A STRENGTHENING OF TIES 1951 – 1970
The period of the 1950s was a time of economic policy changes within the treasury, this is evident with what became known as the Robot proposal – a plan to float sterling and the mass resignations at the treasury department over its defeat for imposing stricter fiscal discipline.
Problems during this time had appeared by the way of inflation, and the continued mounting of data that showed the United Kingdoms relative economic decline through the 1950s. The 1960s saw solutions and corrective measures imposed on the UK economy, including inflation targets. While this event is not considered a significant shift by academics, it is considered to be adjustment of note to the prevailing Keynesian theories of the past.
THE SHIFT TO MONETARISM 1971 – 1990
Halls publication of the shift from Keynesianism to monetarism in the British economy during the 1970s gained widespread traction in academia and was widely discussed. Edward Heaths mandate of lowering taxes, reducing state interference and reforming barriers to industry on the face of it goes against the Keynesian model. While this is true initially, the economic problems of the early 1970s caused a reversal back to the Keynesian model.
AN ECONOMIC SUMMARY VIA DEBT: ANALYSIS
UK National Debt as a percentage of GDP and listed in Figure 1 below.
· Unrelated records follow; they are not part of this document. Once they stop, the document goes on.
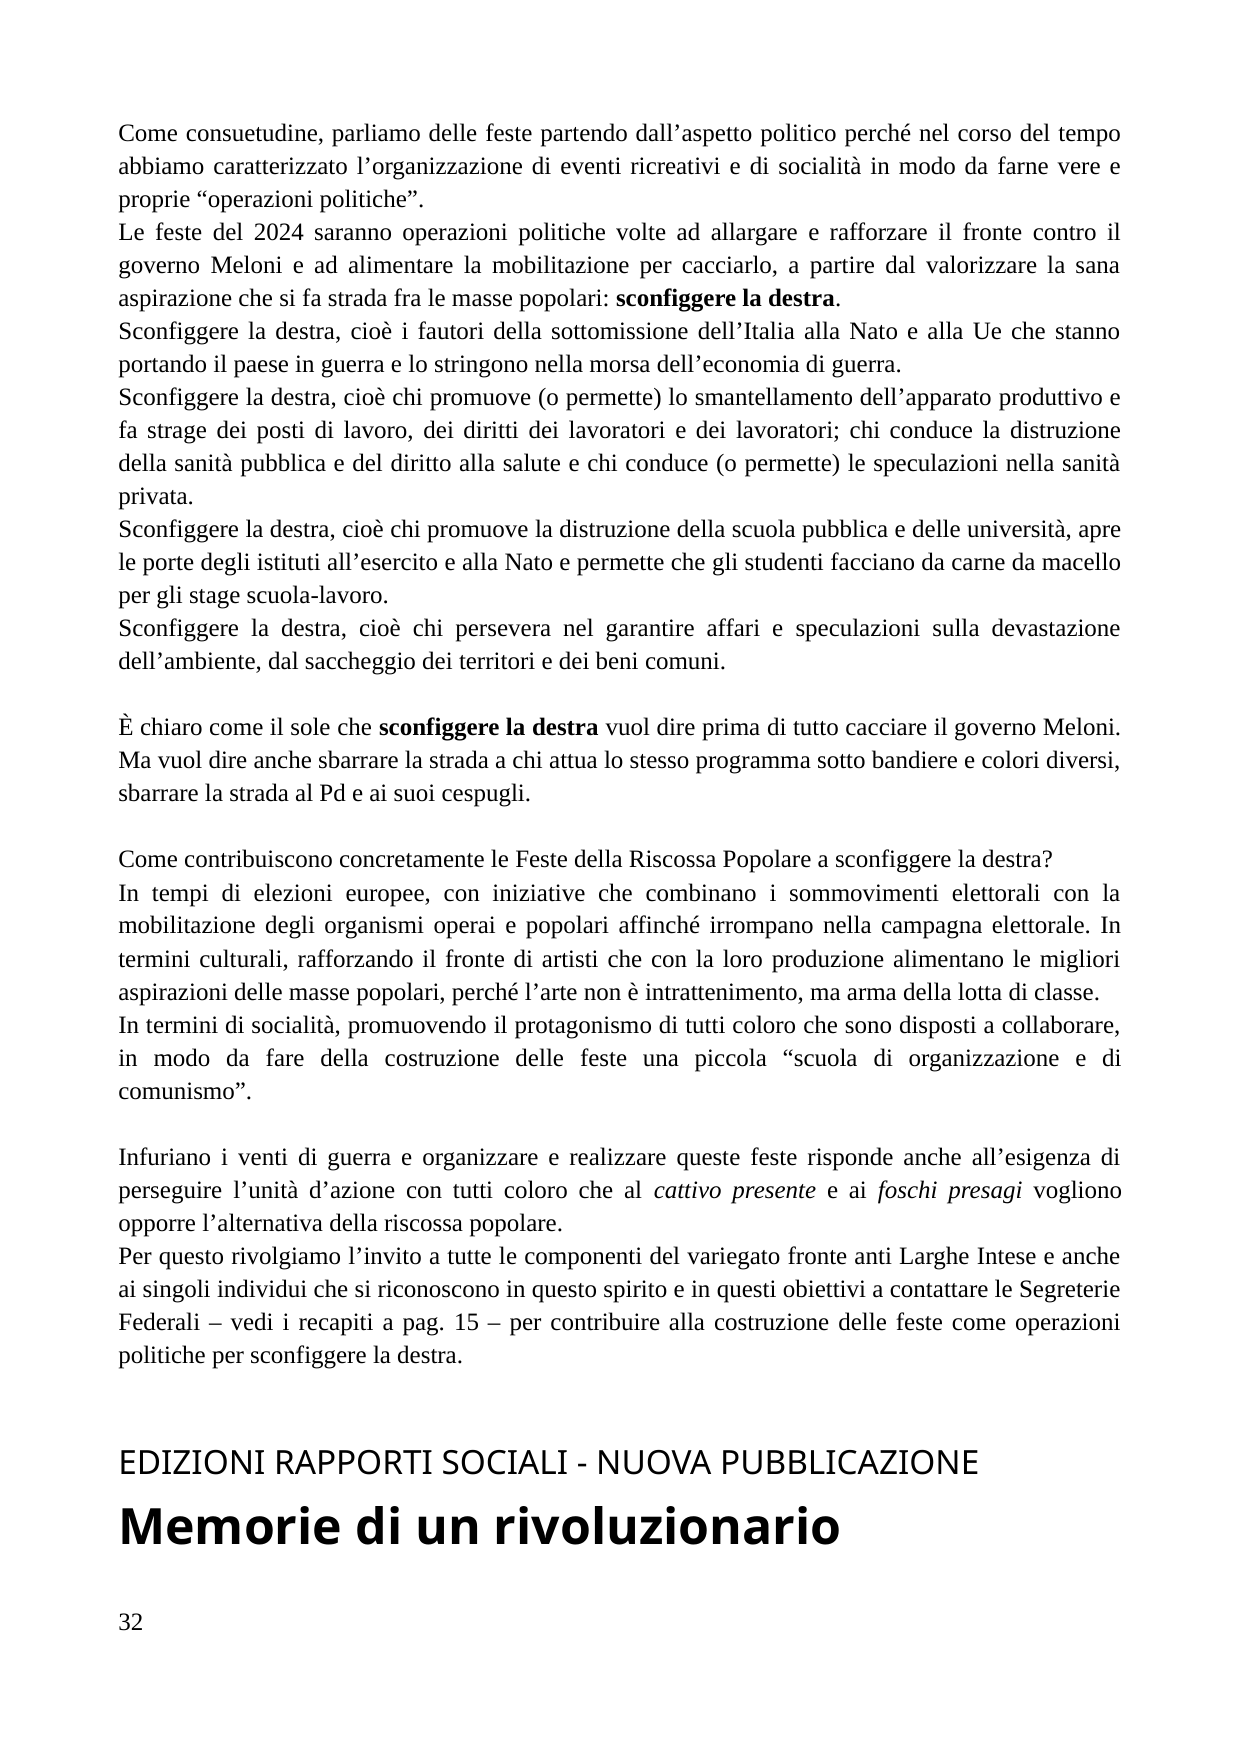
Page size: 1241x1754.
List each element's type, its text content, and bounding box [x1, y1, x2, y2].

text Sconfiggere la destra, cioè chi promuove (o permette) lo smantellamento dell’apparato produttivo e fa strage dei posti di lavoro, dei diritti dei lavoratori e dei lavoratori; chi conduce la distruzione della sanità pubblica e del diritto alla salute e chi conduce (o permette) le speculazioni nella sanità privata. [118, 382, 1122, 510]
text Memorie di un rivoluzionario [118, 1491, 1122, 1559]
text Infuriano i venti di guerra e organizzare e realizzare queste feste risponde anche all’esigenza di perseguire l’unità d’azione con tutti coloro che al cattivo presente e ai foschi presagi vogliono opporre l’alternativa della riscossa popolare. [118, 1142, 1122, 1237]
text Come contribuiscono concretamente le Feste della Riscossa Popolare a sconfiggere la destra? [118, 844, 1122, 873]
text Come consuetudine, parliamo delle feste partendo dall’aspetto politico perché nel corso del tempo abbiamo caratterizzato l’organizzazione di eventi ricreativi e di socialità in modo da farne vere e proprie “operazioni politiche”. [118, 118, 1122, 213]
text In tempi di elezioni europee, con iniziative che combinano i sommovimenti elettorali con la mobilitazione degli organismi operai e popolari affinché irrompano nella campagna elettorale. In termini culturali, rafforzando il fronte di artisti che con la loro produzione alimentano le migliori aspirazioni delle masse popolari, perché l’arte non è intrattenimento, ma arma della lotta di classe. [118, 878, 1122, 1005]
text È chiaro come il sole che sconfiggere la destra vuol dire prima di tutto cacciare il governo Meloni. Ma vuol dire anche sbarrare la strada a chi attua lo stesso programma sotto bandiere e colori diversi, sbarrare la strada al Pd e ai suoi cespugli. [118, 712, 1122, 807]
text Le feste del 2024 saranno operazioni politiche volte ad allargare e rafforzare il fronte contro il governo Meloni e ad alimentare la mobilitazione per cacciarlo, a partire dal valorizzare la sana aspirazione che si fa strada fra le masse popolari: sconfiggere la destra. [118, 217, 1122, 312]
text Edizioni Rapporti Sociali - nuova pubblicazione [118, 1439, 1122, 1484]
text Sconfiggere la destra, cioè i fautori della sottomissione dell’Italia alla Nato e alla Ue che stanno portando il paese in guerra e lo stringono nella morsa dell’economia di guerra. [118, 316, 1122, 378]
text Per questo rivolgiamo l’invito a tutte le componenti del variegato fronte anti Larghe Intese e anche ai singoli individui che si riconoscono in questo spirito e in questi obiettivi a contattare le Segreterie Federali – vedi i recapiti a pag. 15 – per contribuire alla costruzione delle feste come operazioni politiche per sconfiggere la destra. [118, 1241, 1122, 1369]
text In termini di socialità, promuovendo il protagonismo di tutti coloro che sono disposti a collaborare, in modo da fare della costruzione delle feste una piccola “scuola di organizzazione e di comunismo”. [118, 1010, 1122, 1104]
text Sconfiggere la destra, cioè chi persevera nel garantire affari e speculazioni sulla devastazione dell’ambiente, dal saccheggio dei territori e dei beni comuni. [118, 613, 1122, 675]
text Sconfiggere la destra, cioè chi promuove la distruzione della scuola pubblica e delle università, apre le porte degli istituti all’esercito e alla Nato e permette che gli studenti facciano da carne da macello per gli stage scuola-lavoro. [118, 514, 1122, 609]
The first area of note is the volatility increase in debt to GDP that occurred between 1936 and 1945, which can be easily explained by World War 2, which at the time wrought a devastating impact on the British economy.
Secondly, since 1945 the UK economy has generally performed exceptionally well in terms of national debt. There has been a net reduction in debt as a % of GDP from ~240% in 1945 to around %40 in 1993. 1993 saw the next financial crisis of recession which explains the rise in debt which continued till around 1997. Since then debt has generally risen, initially due to a loose financial policy by the central governments, and then due to the latest recession around 2007.
This encompasses the recent history of debt since 1945 and provides an insight into the economic events that have affected the decisions of both central banks and governments in recent decades.
In terms of policies and the tools available to control and stabilize the UK economy, this can occur from either the Bank of England, for example, through interest rate changes, or from the Government. An example of this might be an increase in taxes. Both of these are policies by which the central bank has various policies it can utilize in times of uncertainty and financial crisis, or equally in times of high growth and rising inflation. The Bank of England maintains a primary purpose of promoting stability and growth for the wider UK economy. This is an example of a macro-economic objective and is considered an important tool in securing the future prosperity of Britain.
In the latest financial crisis, interest rates were cut from 5% to 0.25% over the course of around two years. This is demonstrative of the economic significance of the latest financial crisis (Bank of England, 2018). The ability to adjust interest rates has been widely adopted by Central Banks around the world and has continued to provide a vital tool in balancing inflation and economic growth, in addition to the case above, of “extraordinary events” such as a financial crisis.